Experiments with RoCUS, however still in the testing stage, indicate innovative findings that may be easily overlooked if the evaluator was only concerned with job completion. For instance, because of the way the training data was gathered, a deep learning-based 2D navigation robot chose to maneuver closely around obstacles. However, if the robot’s obstacle sensors are not entirely precise, such a preference could be dangerous. The asymmetry in the robot’s kinematic structure for a robot arm reaching a target on a table exhibited greater ramifications for its ability to reach objects on the left vs the right.
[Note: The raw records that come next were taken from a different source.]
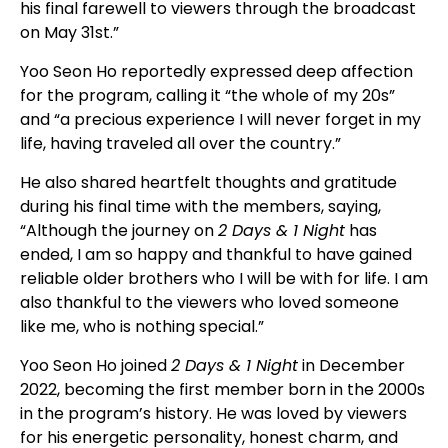
his final farewell to viewers through the broadcast
on May 31st.”
Yoo Seon Ho reportedly expressed deep affection
for the program, calling it “the whole of my 20s”
and “a precious experience I will never forget in my
life, having traveled all over the country.”
He also shared heartfelt thoughts and gratitude
during his final time with the members, saying,
“Although the journey on
2 Days & 1 Night
has
ended, I am so happy and thankful to have gained
reliable older brothers who I will be with for life. I am
also thankful to the viewers who loved someone
like me, who is nothing special.”
Yoo Seon Ho joined
2 Days & 1 Night
in December
2022, becoming the first member born in the 2000s
in the program’s history. He was loved by viewers
for his energetic personality, honest charm, and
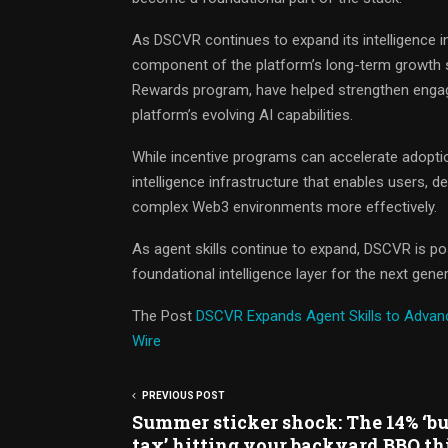
As DSCVR continues to expand its intelligence i
component of the platform’s long-term growth s
Rewards program, have helped strengthen engag
platform’s evolving AI capabilities.
While incentive programs can accelerate adoptio
intelligence infrastructure that enables users,
complex Web3 environments more effectively.
As agent skills continue to expand, DSCVR is posi
foundational intelligence layer for the next ge
The Post
DSCVR Expands Agent Skills to Advance
Wire
PREVIOUS POST
Summer sticker shock: The 14% ‘bu
tax’ hitting your backyard BBQ th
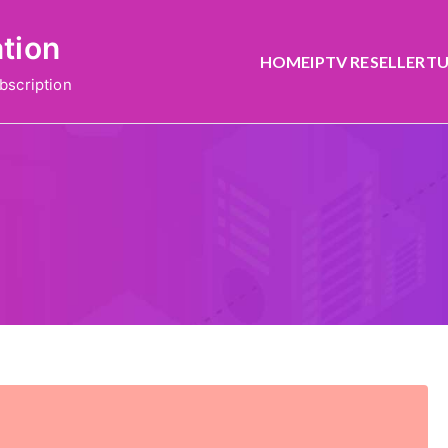
ation
HOME
IPTV RESELLER
TU
bscription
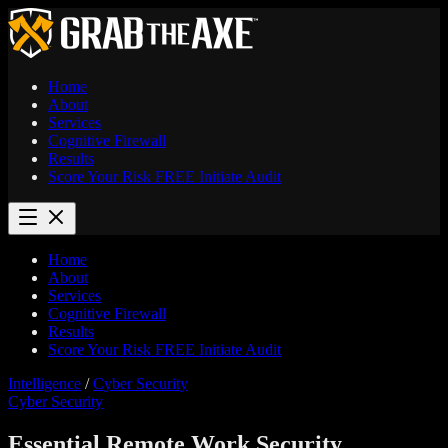
Home
About
Services
Cognitive Firewall
Results
Score Your Risk
FREE
Initiate Audit
Home
About
Services
Cognitive Firewall
Results
Score Your Risk
FREE
Initiate Audit
Intelligence
/
Cyber Security
Cyber Security
Essential Remote Work Security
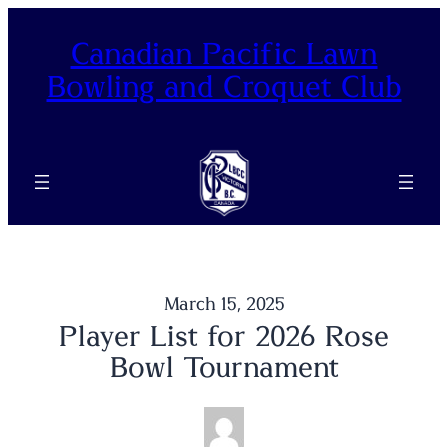
Skip
to
Canadian Pacific Lawn
content
Bowling and Croquet Club
March 15, 2025
Player List for 2026 Rose
Bowl Tournament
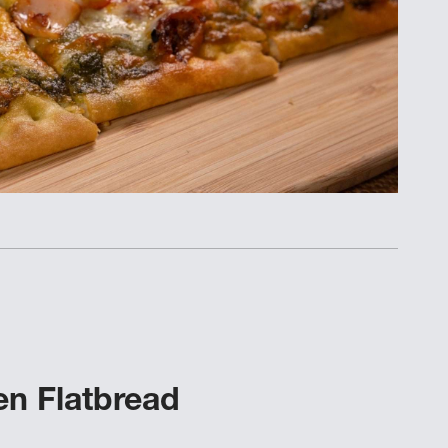
n Flatbread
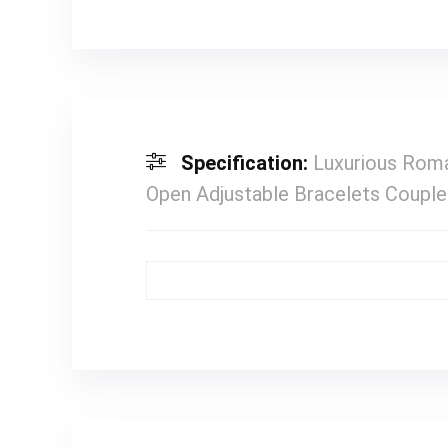
Specification:
Luxurious Roma
Open Adjustable Bracelets Coupl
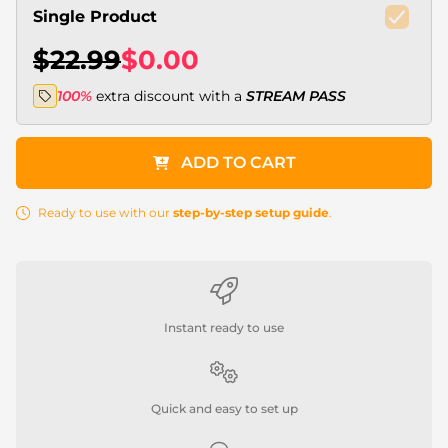
Single Product
$22.99
$0.00
100%
extra discount with a
STREAM PASS
ADD TO CART
Ready to use with our
step-by-step setup guide
.
Instant ready to use
Quick and easy to set up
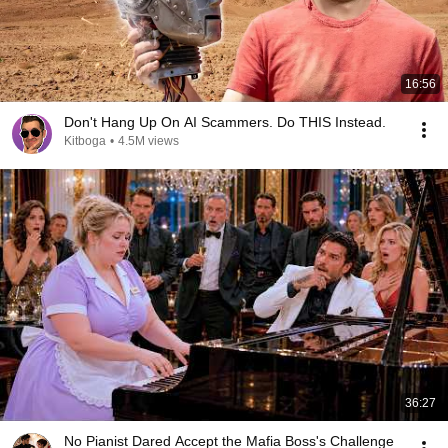
16:56
Don't Hang Up On AI Scammers. Do THIS Instead.
Kitboga
•
4.5M views
36:27
No Pianist Dared Accept the Mafia Boss's Challenge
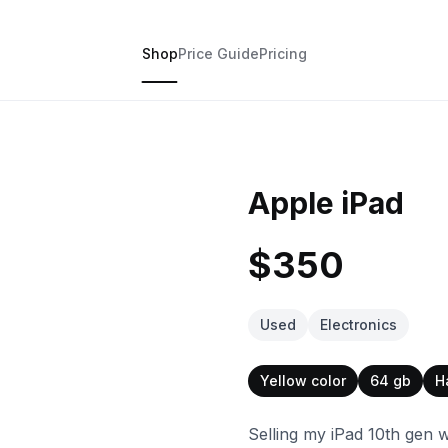
Shop
Price Guide
Pricing
Apple iPad
$350
Used
Electronics
Yellow color
64 gb
H
Selling my iPad 10th gen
“We want to make human-AI interaction safer by giving humans more insight into their AI collaborators. Humans should be able to understand how these agents make decisions, to predict how they will act in the world, and — most critically — to anticipate and circumvent failures,” stated the co-lead author, MIT CSAIL PhD student Serena Booth.
Along with MIT Professor Julie Shah and CSAIL PhD student Ankit Shah, Booth and Zhou are coauthors on the Bayes-TrEx paper. They virtually delivered the paper at the AAAI Artificial Intelligence Conference. Nadia Figueroa Fernandez, an MIT CSAIL postdoc, worked on the RoCUS tool alongside Booth, Zhou, and Shah. The code of the Bayes-TrEx is open-source and is available on GitHub.